§ TASK INPUTS
========================================================================

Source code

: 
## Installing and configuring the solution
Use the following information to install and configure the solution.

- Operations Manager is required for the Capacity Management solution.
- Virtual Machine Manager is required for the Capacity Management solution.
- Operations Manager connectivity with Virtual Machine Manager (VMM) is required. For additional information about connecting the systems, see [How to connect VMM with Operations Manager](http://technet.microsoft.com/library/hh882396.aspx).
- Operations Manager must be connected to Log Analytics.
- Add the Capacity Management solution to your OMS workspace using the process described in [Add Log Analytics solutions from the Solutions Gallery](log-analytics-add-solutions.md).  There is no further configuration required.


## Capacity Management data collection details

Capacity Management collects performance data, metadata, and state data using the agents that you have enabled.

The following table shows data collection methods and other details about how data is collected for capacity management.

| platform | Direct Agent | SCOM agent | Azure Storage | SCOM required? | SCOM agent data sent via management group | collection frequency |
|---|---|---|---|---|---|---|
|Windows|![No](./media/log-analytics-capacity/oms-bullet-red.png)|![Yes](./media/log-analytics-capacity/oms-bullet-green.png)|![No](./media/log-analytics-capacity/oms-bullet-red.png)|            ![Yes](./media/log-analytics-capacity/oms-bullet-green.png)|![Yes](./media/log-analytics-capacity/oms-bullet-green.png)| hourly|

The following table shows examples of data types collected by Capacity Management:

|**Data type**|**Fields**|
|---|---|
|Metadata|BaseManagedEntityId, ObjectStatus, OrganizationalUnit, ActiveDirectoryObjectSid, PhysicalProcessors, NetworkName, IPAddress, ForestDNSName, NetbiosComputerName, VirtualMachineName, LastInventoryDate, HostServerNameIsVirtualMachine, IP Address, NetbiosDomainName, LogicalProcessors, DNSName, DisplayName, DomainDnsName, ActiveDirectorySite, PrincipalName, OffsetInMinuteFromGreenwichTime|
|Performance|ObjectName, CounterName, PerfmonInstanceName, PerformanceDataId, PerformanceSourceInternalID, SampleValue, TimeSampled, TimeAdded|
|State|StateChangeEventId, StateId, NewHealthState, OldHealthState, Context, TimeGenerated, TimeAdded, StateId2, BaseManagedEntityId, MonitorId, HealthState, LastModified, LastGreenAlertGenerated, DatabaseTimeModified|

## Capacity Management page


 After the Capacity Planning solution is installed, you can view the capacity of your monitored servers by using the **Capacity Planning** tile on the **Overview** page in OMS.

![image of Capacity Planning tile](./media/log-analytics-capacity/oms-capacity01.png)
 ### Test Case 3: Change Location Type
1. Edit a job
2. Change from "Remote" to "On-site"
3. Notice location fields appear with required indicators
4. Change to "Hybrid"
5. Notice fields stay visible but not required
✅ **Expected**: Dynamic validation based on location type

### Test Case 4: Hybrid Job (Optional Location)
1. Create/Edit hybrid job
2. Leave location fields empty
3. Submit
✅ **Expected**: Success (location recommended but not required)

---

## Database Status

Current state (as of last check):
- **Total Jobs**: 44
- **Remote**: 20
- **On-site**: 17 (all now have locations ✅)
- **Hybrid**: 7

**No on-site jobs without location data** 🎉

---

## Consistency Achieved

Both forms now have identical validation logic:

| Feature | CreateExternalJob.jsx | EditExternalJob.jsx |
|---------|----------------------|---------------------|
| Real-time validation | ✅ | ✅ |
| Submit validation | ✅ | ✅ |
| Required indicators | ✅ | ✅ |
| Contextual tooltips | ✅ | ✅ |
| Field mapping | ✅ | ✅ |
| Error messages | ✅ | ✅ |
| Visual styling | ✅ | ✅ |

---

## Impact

========================================================================

§ EXERCISE BRIEF
A complete answer reproduces every line of the records in which the word "indicators" occurs.

§ FINAL ANSWER
3. Notice location fields appear with required indicators
| Required indicators | ✅ | ✅ |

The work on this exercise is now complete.